Task to carry out: Please convert the items, from the first line through the line containing "[443, 293, 476, 352]", into a JSON list of strings with one string per line, leaving out any blank lines. Include both end lines and nothing after the one containing "[443, 293, 476, 352]".

** Source data follows **

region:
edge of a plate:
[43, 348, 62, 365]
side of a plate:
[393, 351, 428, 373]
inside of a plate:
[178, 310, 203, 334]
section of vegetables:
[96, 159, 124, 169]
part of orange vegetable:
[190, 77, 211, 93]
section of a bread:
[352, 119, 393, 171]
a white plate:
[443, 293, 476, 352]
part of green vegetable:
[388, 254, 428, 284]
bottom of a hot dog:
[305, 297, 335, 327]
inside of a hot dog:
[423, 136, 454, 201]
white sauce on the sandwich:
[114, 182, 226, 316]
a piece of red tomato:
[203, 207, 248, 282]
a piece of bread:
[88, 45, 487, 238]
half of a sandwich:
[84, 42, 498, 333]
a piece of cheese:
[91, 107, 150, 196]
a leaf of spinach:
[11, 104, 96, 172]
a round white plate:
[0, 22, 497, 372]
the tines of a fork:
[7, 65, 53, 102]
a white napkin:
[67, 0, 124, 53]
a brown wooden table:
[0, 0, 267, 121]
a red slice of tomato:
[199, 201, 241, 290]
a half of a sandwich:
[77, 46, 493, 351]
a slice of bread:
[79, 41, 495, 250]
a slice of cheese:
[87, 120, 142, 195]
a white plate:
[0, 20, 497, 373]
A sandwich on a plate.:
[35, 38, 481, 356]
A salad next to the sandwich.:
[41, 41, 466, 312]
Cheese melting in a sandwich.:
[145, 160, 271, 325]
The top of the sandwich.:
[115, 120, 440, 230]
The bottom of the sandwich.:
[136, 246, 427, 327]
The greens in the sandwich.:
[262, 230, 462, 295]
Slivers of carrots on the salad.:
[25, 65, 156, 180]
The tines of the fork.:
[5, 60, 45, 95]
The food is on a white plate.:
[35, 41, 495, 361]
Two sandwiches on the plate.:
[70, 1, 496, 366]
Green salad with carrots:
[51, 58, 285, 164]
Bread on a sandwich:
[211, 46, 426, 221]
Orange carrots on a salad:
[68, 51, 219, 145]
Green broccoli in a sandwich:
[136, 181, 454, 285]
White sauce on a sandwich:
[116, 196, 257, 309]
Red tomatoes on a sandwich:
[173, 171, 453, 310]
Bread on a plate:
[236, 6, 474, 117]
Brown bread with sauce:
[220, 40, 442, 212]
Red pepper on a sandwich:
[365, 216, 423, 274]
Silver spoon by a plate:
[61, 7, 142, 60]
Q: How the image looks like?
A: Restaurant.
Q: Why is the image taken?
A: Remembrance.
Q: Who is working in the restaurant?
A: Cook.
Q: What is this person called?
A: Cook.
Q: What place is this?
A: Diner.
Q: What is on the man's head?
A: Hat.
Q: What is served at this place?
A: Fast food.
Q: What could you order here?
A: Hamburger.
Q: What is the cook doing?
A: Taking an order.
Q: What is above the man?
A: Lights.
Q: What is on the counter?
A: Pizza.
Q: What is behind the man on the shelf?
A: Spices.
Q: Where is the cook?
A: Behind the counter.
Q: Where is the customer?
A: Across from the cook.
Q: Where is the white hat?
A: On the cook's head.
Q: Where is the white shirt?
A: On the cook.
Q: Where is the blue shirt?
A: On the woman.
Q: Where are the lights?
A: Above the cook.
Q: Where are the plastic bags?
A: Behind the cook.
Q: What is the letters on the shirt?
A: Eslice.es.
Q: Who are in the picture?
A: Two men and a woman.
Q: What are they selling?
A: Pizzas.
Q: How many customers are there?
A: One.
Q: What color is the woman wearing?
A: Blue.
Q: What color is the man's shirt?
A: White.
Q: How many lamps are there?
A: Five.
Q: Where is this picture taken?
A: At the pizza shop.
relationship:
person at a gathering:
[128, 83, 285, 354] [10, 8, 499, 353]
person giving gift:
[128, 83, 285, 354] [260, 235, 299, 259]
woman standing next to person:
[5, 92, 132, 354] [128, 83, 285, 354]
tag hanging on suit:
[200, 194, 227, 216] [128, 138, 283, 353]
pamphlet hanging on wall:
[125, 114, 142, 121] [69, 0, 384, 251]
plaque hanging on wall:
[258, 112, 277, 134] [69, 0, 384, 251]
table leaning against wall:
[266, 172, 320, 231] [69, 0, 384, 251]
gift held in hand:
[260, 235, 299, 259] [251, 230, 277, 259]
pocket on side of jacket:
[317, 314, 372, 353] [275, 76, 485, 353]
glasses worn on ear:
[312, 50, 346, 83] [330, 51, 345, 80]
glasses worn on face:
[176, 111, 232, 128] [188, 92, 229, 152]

** End of Source data **

The answer:
[
  "region:",
  "edge of a plate:",
  "[43, 348, 62, 365]",
  "side of a plate:",
  "[393, 351, 428, 373]",
  "inside of a plate:",
  "[178, 310, 203, 334]",
  "section of vegetables:",
  "[96, 159, 124, 169]",
  "part of orange vegetable:",
  "[190, 77, 211, 93]",
  "section of a bread:",
  "[352, 119, 393, 171]",
  "a white plate:",
  "[443, 293, 476, 352]"
]